We compare the distribution of inclinations derived from the volcaniclastic sediments with a synthetic Fisher distribution (Fisher, 1953) having the same mean inclination and precision parameter (k) as displayed by the experimental data in Figure F70. A similar comparison between the flow-mean basalt inclinations and a synthetic Fisher distribution is seen in Figure F71. Inclination values from the volcaniclastic sediments appear to have a distribution that suggests the mean represents an adequate sampling of a hypothetical parent distribution. However, the magnetization of coarse sedimentary rocks such as some of the volcaniclastic rocks can be affected by detrital inclination error (King, 1955). Furthermore, compaction can induce inclination shallowing in finer-grained marine sediments (e.g., Arason and Levi, 1990; Tarduno, 1990). Paleolatitudes determined from paleomagnetic analyses of the volcaniclastic sediments should therefore be considered to be minimum values. An effect of inclination shallowing may be present in the group of inclinations with values <45°.
The distribution of paleomagnetic inclinations derived from Hole 1203A basalt seems to represent the range of values typical of a model Fisher distribution. Values near the mean, however, appear to have been undersampled.
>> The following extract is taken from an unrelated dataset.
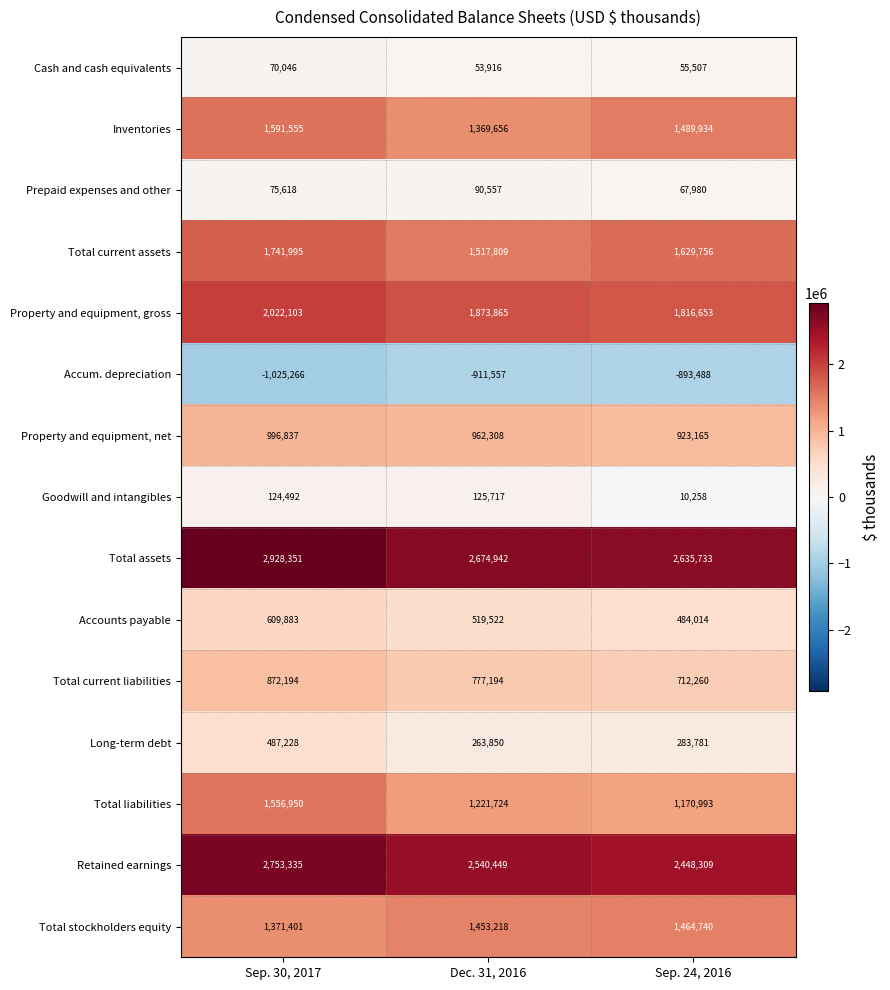

What is the spread (max minus min) of values at Sep. 30, 2017?

3953617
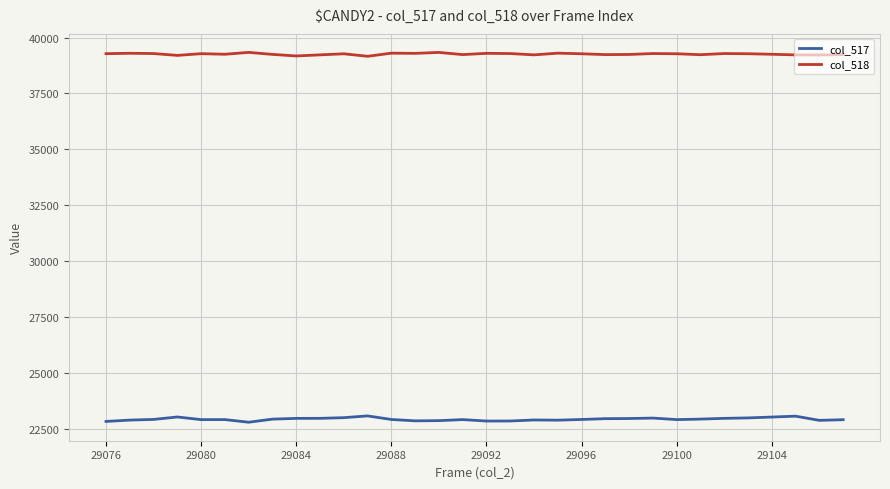

Which series has the largest total across all categories?

col_518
There is also a hint of potential serial correlation in the data with inclinations <45°. The overall estimated dispersion of the data (S = 17.7°) (Table T9) is slightly higher than that expected from global lava flow data spanning the 45- to 80-Ma interval (McFadden et al., 1991).
Another consideration is the possibility that the characteristic remanent magnetizations isolated by AF demagnetization in basement Units 1 and 3 do not accurately represent the field direction during basalt cooling because of later alteration (signaled by the occurrence of maghemite identified by reflected-light optical microscopy). To investigate the potential effect that inaccurate field values from these units might have, we calculated a new mean, excluding basement Units 1 and 3 (Table T10). The average inclination of 50.0° (95% confidence interval = ±9.0°) is slightly steeper than that calculated with Units 1 and 3 included and may be a more conservative estimate, given the rock magnetic uncertainties.
Overall, the sediment and basalt inclination means discussed above represent a paleolatitude range between 29° and 35°N. These values are within the uncertainty region of the paleolatitude of 36°N (95% confidence interval = ±7°) derived from analyses of older basalt (81 Ma) recovered at ODP Site 884 on the eastern flank of Detroit Seamount (Tarduno and Cottrell, 1997). The Hole 1203A data, however, are preliminary and must be confirmed with detailed shore-based rock magnetic characterizations and thermal demagnetizations to isolate remanence components.